Related implementation resources: AI Agent Use Case for Coaching Businesses Using Session Notes to Generate Follow-Up Action Plans and Implementing Parameterized Testing Matrices for Wide Input Coverage in Production AI.

FAQ

What stack is this Cursor Rules Template built for?

This Cursor Rules Template targets a Node.js + Express backend with PostgreSQL using Cursor AI for generating B2B proposals. It emphasizes secure authentication, deterministic prompts, and testable code paths. It guides developers to paste a copyable .cursorrules block at project root.

How do I use the .cursorrules block?

Place the copied .cursorrules block at your project root alongside package.json. Cursor AI will respect the architecture rules, code style, and security constraints defined in the template when generating proposals for clients.

How can I customize proposals per client?

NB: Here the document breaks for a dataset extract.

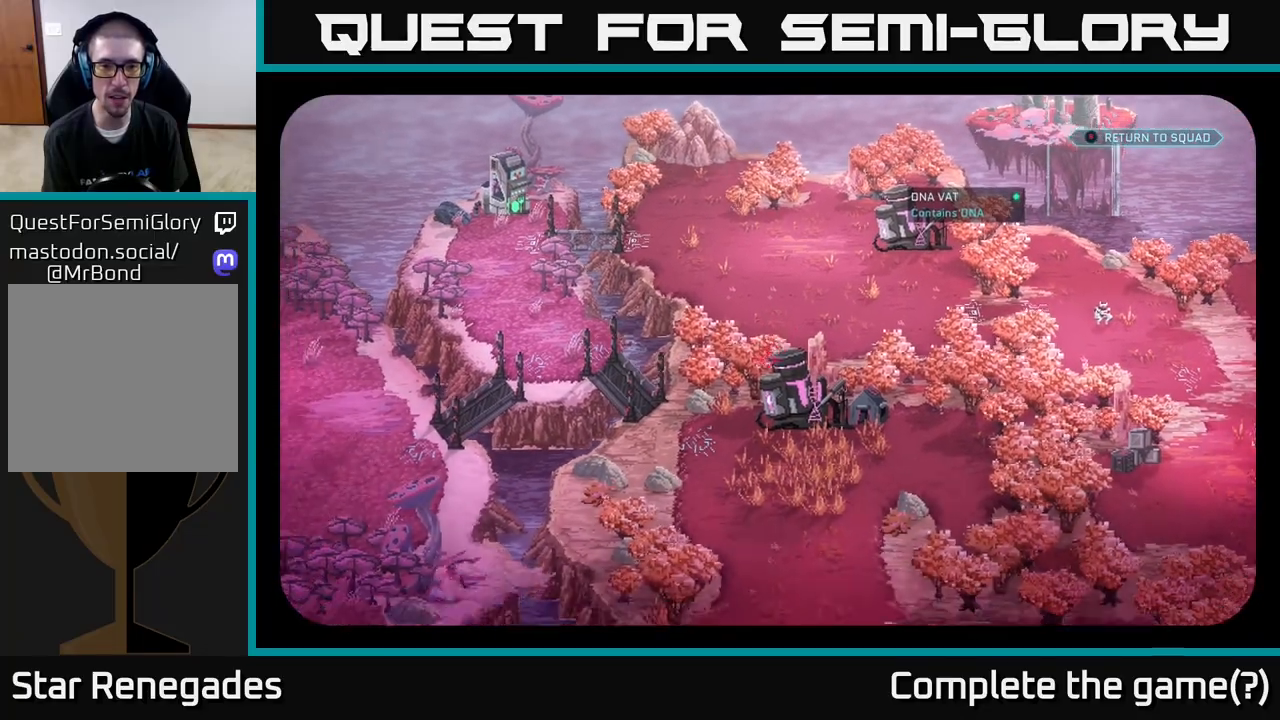
{"buttons": [], "left_stick": "center", "right_stick": "down", "events": [[83, "right_stick", "down"], [233, "right_stick", "down-right"], [333, "right_stick", "down"]]}
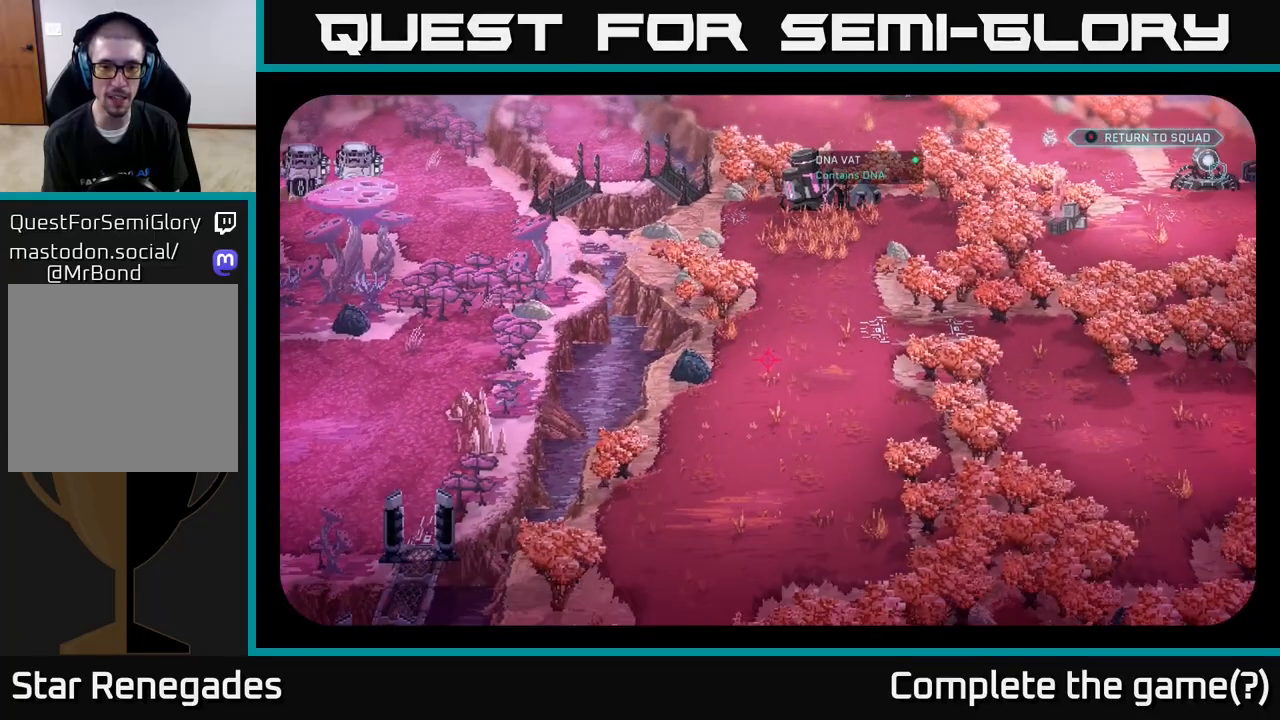
{"buttons": [], "left_stick": "center", "right_stick": "center", "events": [[233, "right_stick", "down-left"], [350, "right_stick", "center"]]}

Define client-specific modules under src/services/proposals and create per-client templates in src/proposals/templates. The rules support overrides to tailor sections like scope, pricing, and terms for each client while reusing core components.

What tests should I run?

Run unit tests for services, integration tests for the proposal flow, and end-to-end tests simulating client inputs. Enable CI to run ESLint, Prettier, and test suites on PRs to catch regressions early.

How do I ensure security in production?

Implement JWT-based authentication, rotate secrets via a vault, apply least privilege on DB access, and avoid logging PII. Use TLS, run dependency checks, and monitor for anomalous activity in proposal generation endpoints.